His paintings on Hindu goddesses - Durga and Saraswati - invited the wrath of Hindu groups. His house was attacked in 1998 by Hindu groups and his art works were vandalised.
In February 2006, Husain was charged with hurting sentiments of people because of his nude portraits of Hindu gods and goddesses.
A series of cases were brought against Husain and a court case related to the alleged obscene depiction of Hindu goddesses in his paintings resulted in issuance of a non-bailable warrant against him after he failed to respond to summons. There were also death threats.
Husain, who left the country stating that "matters are so legally complicated that I have been advised not to return home", had expressed a strong desire to come back, despite fears that he may be arrested in connection with the cases against him.
The artist had become well-known in the late 1940s and joined the Progressive Artists' Group, founded by Francis Newton Souza in 1947. The group was formed to explore a new idiom for Indian art and was a clique of young artists wanting to break with the nationalist traditions established by the Bengal School of Art.
Honoured with the prestigious Padma Shree, Padma Bhushan, Padma Vibhushan, Husain was the highest paid painter in India with his single canvases fetching up to USD 2 million at a Christie's auction. Husain's Battle of Ganga and Jamuna: Mahabharata 12, fetched USD 1.6 million in 2008, setting a world record at Christie's South Asian Modern and Contemporary Art sale.
He had also worked on a few films, including 'Gaja Gamini' with his muse actress Madhuri Dixit who was the subject of a series of his paintings which he signed as Fida.
After a tribute to Dixit, the painter went on to make Meenaxi: A Tale of Three Cities with Tabu. He had also made paintings of actress Amrita Rao.
Troubles always followed Husain and when he was to be given the prestigious Raja Ravi Varma award by the government of Kerala at the age of 92, the announcement sparked a controversy in the state.
Sabarimala spokesperson, Rahul Easwar, went to Kerala High Court and it gave an interim order to stay the granting of the award until the petition had been disposed of.
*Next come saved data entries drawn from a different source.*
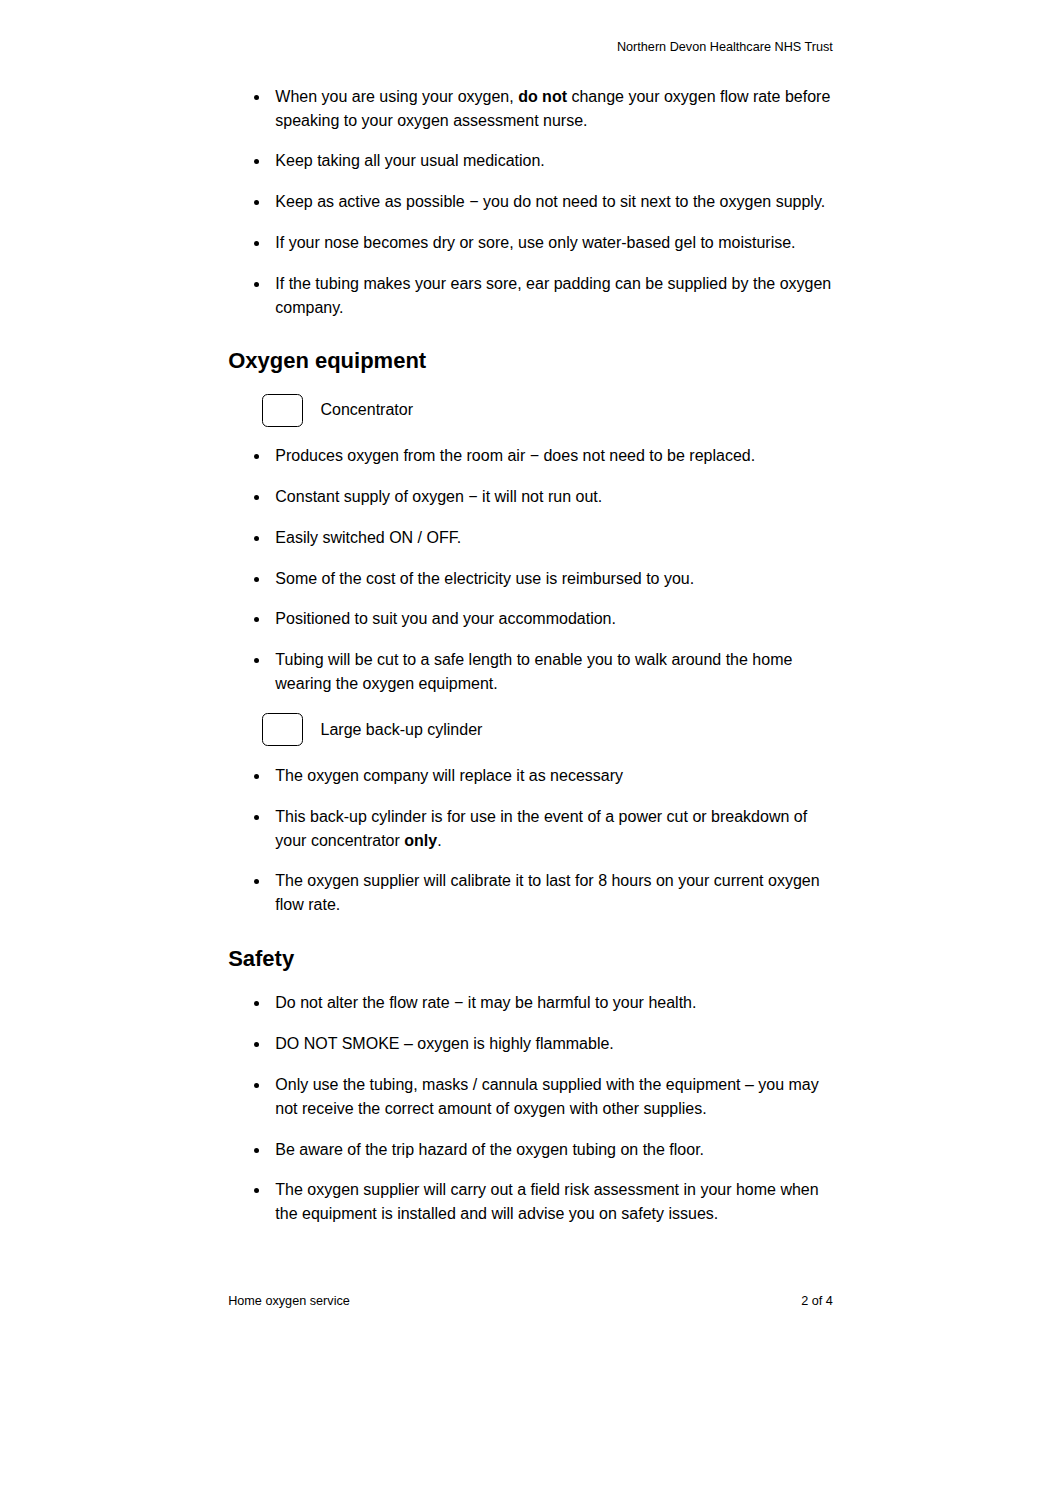Northern Devon Healthcare NHS Trust
When you are using your oxygen, do not change your oxygen flow rate before speaking to your oxygen assessment nurse.
Keep taking all your usual medication.
Keep as active as possible − you do not need to sit next to the oxygen supply.
If your nose becomes dry or sore, use only water-based gel to moisturise.
If the tubing makes your ears sore, ear padding can be supplied by the oxygen company.
Oxygen equipment
Concentrator
Produces oxygen from the room air − does not need to be replaced.
Constant supply of oxygen − it will not run out.
Easily switched ON / OFF.
Some of the cost of the electricity use is reimbursed to you.
Positioned to suit you and your accommodation.
Tubing will be cut to a safe length to enable you to walk around the home wearing the oxygen equipment.
Large back-up cylinder
The oxygen company will replace it as necessary
This back-up cylinder is for use in the event of a power cut or breakdown of your concentrator only.
The oxygen supplier will calibrate it to last for 8 hours on your current oxygen flow rate.
Safety
Do not alter the flow rate − it may be harmful to your health.
DO NOT SMOKE – oxygen is highly flammable.
Only use the tubing, masks / cannula supplied with the equipment – you may not receive the correct amount of oxygen with other supplies.
Be aware of the trip hazard of the oxygen tubing on the floor.
The oxygen supplier will carry out a field risk assessment in your home when the equipment is installed and will advise you on safety issues.
Home oxygen service 2 of 4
Included in the list of the 500 Most Influential Muslims in the World issued by the Royal Islamic Strategic Studies Centre in Amman, Husain depicted the icons of Indian culture, through the ages, seeking to capture the quintessence of his subjects, like Mother Teresa and the characters of epics like the Mahabharata.
The artist was also honoured with the Golden Bear at the Berlin Film Festival for his film 'Through The Eyes Of a Painter' and was a special invitee along with Pablo Picasso at the Sao Paulo art Biennial in 1971.